With reference to specific embodiment, and with reference to the data further detailed description present invention.Following embodiment only be
It illustrates the present invention rather than limits the scope of the invention in any way.
The preparation of reagent
1) PE buffer solutions:PBS+EDTA buffer solutions
1.64g NaCl(140mM)、0.04g KCl、0.04g KH2PO4、0.716g Na2HPO4、8μL 0.25M
EDTA, pH value 7.4.
2) confining liquid:
Skimmed milk power, a concentration of 0.03g/mL of skimmed milk power are added in PE buffer solutions.

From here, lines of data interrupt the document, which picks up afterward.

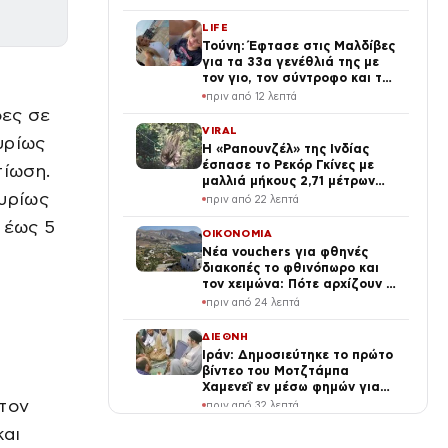
υπόπτου για εμπρησμό
LIFE
Τούνη: Έφτασε στις Μαλδίβες
για τα 33α γενέθλιά της με
τον γιο, τον σύντροφο και την
παρέα της (Βίντεο)
πριν από 12 λεπτά
δες σε
VIRAL
υρίως
Η «Ραπουνζέλ» της Ινδίας
έσπασε το Ρεκόρ Γκίνες με
τίωση.
μαλλιά μήκους 2,71 μέτρων
κυρίως
(vid, photo)
πριν από 22 λεπτά
 έως 5
ΟΙΚΟΝΟΜΙΑ
Νέα vouchers για φθηνές
διακοπές το φθινόπωρο και
τον χειμώνα: Πότε αρχίζουν οι
αιτήσεις και ποιους θα αφορά
πριν από 24 λεπτά
ΔΙΕΘΝΗ
Ιράν: Δημοσιεύτηκε το πρώτο
βίντεο του Μοτζτάμπα
Χαμενεΐ εν μέσω φημών για
την υγεία του – Συναντήθηκε
στον
πριν από 32 λεπτά
με τον Πεζεσκιάν
και
LIFE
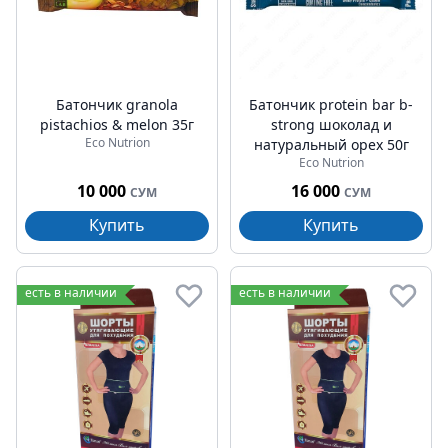
Батончик granola
Батончик protein bar b-
pistachios & melon 35г
strong шоколад и
Eco Nutrion
натуральный орех 50г
Eco Nutrion
10 000
16 000
СУМ
СУМ
Купить
Купить
есть в наличии
есть в наличии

3) primary antibody working solution
JIM, LM and CBM series antibody are bought from Leeds, England university PlantProbes website (http://
www.plantprobes.net/index.php#contact);
CCRC series antibodies are bought from U.S. Carbosource websites (http://www.carbosource.net/);
Primary antibody working solution is configured according to product description with primary antibody product using the confining liquid being configured.
4) the anti-His antibody working solution of mouse:
Stoste is using PE buffer solutions with 1:1000 volume ratios are configured.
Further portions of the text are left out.